Mexico Modern
Architecture and Interiors
Rizzoli, New York 2026
348 Seiten, Vollfarbe
Format 26,7 x 29,2 cm, Hardcover
Sprache: Englisch
Preis: 65 USD
ISBN 978-0-8478-7639-6
Leuchtende Farben, monolithische Formen aus lokalen Materialien sowie offene Innenhöfe mit Wasserbecken und üppiger Vegetation: Mexiko inspiriert. Das architektonische Erbe des Landes – von der Moderne bis hin zu zeitgenössischen Projekten – zeigt, wie sensibel hier auf Klima, Ort und kulturelle Kontexte reagiert wird. Einer Auswahl widmet sich die Innenarchitektin und Autorin Tami Christiansen in ihrem Buch Mexico Modern Architecture and Interiors.
Der umfangreiche Bildband versammelt Arbeiten prägender Architekten wie Agustín Hernández Navarro, Luis Barragán und Javier Senosiain ebenso wie Projekte jüngerer Planer*innen. Sie zeigen unterschiedliche Weisen, mit dem tropischen Klima umzugehen. Im Vorwort hebt Eugenio López Alonso, Präsident der Fundación Jumex Arte Contemporáneo, die enge Verbindung von Architektur und Natur hervor: Die ausgesuchten Gebäude integrieren sich in ihre Umgebung, unter anderem durch den Einsatz lokaler Materialien wie Lehm, Naturstein oder Holz. Diese Materialwahl sei nicht nur ökologisch sinnvoll, sondern auch ein kulturell verbindendes Element. Besondere Bedeutung komme außerdem dem Sonnenlicht zu, das über Höfe, Gitterstrukturen und Oberlichter gelenkt und inszeniert wird und so die Räume atmosphärisch auflädt.
Die Bauwerke sind den Kapiteln Iconic, Country, City und Beach zugeordnet. Ein einführender Text ordnet jeweils Entwurf, Architekt*in und Kontext ein, bevor großformatige, vielfach doppelseitige Fotografien die räumlichen Qualitäten der Bauten erfahrbar machen. Im Kapitel Iconic sind zentrale Werke der mexikanischen Moderne versammelt, darunter die Cuadra San Cristóbal von Luis Barragán in Atizapán de Zaragoza. Knallige Farben, Innenhöfe und Wasserflächen kennzeichnen das introvertierte, atmosphärische Raumgefüge, das Rückzugsmöglichkeiten und Kühlung gleichermaßen bietet.

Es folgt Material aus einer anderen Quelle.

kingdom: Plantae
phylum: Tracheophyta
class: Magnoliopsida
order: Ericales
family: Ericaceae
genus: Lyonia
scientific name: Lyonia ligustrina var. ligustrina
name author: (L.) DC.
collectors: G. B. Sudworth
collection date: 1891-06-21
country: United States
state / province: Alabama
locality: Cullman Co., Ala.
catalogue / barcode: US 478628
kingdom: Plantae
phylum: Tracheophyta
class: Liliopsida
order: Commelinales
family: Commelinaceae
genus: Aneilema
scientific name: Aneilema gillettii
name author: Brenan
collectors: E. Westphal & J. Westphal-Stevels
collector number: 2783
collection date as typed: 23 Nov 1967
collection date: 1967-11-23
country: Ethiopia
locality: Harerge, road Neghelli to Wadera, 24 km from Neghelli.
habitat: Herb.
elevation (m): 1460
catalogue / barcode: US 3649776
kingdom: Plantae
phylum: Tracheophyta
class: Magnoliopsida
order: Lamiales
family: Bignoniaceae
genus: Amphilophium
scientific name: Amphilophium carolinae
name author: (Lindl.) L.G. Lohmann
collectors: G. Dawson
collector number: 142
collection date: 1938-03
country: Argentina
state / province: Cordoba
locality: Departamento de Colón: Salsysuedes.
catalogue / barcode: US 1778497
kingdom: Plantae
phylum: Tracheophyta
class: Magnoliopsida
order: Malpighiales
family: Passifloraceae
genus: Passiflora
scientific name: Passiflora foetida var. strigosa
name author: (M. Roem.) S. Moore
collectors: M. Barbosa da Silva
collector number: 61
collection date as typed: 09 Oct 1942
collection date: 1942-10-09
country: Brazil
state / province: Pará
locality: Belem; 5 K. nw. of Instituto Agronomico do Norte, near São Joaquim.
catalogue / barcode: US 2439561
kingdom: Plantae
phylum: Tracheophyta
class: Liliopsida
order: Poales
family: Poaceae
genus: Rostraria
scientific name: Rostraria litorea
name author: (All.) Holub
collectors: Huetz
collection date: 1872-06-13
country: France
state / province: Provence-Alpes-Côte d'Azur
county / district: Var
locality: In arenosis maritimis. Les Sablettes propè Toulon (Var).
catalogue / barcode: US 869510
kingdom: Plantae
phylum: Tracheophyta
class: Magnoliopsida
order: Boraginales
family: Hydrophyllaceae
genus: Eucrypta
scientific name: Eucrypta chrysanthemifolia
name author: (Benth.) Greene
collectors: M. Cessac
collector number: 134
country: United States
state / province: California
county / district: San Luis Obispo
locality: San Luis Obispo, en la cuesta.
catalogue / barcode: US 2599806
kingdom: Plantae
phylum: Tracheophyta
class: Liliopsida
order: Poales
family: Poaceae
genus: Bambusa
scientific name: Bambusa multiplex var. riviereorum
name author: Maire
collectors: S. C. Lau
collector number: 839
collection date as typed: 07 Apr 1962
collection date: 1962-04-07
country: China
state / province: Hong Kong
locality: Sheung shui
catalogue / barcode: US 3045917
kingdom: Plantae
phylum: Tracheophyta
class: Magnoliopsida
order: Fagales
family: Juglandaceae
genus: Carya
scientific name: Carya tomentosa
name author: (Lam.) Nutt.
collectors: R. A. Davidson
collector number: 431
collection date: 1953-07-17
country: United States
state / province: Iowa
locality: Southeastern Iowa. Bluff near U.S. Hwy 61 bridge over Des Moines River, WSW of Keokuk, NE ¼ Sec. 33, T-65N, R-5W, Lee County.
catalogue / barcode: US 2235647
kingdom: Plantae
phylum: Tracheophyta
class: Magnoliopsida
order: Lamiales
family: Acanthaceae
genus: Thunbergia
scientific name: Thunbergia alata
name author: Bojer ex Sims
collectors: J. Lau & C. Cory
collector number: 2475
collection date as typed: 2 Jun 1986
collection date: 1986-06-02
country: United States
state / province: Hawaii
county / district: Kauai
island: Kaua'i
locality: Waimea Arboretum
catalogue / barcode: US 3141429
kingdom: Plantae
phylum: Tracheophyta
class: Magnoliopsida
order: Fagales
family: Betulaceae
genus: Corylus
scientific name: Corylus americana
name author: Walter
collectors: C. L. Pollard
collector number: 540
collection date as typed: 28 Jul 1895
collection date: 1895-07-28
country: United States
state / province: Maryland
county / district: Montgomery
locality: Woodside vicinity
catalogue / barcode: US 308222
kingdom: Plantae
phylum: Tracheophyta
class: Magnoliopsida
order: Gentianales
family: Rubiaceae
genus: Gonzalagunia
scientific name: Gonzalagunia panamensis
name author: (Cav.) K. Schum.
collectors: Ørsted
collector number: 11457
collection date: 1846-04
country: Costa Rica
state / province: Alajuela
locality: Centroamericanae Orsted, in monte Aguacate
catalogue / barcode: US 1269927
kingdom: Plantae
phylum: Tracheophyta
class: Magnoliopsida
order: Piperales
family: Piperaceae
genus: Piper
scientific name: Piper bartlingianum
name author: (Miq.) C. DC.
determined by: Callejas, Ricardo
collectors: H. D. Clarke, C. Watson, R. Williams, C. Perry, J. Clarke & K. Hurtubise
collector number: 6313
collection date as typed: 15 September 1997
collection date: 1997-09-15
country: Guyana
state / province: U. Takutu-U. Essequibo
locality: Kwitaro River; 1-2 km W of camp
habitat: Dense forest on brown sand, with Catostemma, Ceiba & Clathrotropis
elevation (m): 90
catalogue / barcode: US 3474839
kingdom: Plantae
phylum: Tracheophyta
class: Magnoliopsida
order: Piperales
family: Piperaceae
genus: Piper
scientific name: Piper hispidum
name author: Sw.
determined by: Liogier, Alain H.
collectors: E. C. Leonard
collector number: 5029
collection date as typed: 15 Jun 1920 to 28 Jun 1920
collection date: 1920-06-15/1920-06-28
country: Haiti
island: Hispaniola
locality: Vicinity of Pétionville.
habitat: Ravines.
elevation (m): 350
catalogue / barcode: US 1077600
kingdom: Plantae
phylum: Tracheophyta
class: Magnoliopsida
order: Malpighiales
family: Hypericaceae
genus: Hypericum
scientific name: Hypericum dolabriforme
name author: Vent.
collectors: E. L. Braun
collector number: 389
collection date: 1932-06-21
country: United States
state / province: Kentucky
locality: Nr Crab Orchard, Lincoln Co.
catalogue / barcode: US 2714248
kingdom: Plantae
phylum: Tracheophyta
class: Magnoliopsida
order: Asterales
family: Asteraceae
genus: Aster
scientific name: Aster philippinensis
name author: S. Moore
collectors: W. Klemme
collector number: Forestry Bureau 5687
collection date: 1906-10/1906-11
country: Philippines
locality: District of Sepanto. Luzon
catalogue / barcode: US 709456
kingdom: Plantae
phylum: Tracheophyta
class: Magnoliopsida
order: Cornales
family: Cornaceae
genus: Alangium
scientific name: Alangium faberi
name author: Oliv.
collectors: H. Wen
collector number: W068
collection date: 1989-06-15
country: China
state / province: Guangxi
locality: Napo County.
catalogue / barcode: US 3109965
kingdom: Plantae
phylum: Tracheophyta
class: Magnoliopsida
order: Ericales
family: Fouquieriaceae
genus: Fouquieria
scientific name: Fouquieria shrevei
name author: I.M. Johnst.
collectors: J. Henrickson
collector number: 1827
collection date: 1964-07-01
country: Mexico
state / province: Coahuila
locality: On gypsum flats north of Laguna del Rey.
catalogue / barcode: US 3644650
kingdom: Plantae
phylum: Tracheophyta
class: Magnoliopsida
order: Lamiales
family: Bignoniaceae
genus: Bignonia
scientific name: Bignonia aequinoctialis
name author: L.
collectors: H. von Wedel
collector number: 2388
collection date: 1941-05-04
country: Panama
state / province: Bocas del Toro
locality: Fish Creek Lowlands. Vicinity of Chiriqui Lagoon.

Die zeitgenössischen Bauten zeigen etwa, wie massive Wände oder der Verzicht auf Verglasungen vor Hitze schützen. Beispiele dafür sind die Casa Viento von Aranza de Ariño oder die Casa Naila von BAAQ, bei denen Innen- und Außenraum fließend ineinander übergehen und eine dauerhafte Querlüftung für Abkühlung sorgt. Bewegliche Falt- und Schiebeläden aus Holz ermöglichen eine flexible Verschattung und regulieren die Sonneneinstrahlung, während sie zugleich differenzierte Lichtstimmungen erzeugen. Die Materialien blieben absichtlich roh und verstärken so den unmittelbaren Bezug zur umgebenden Natur.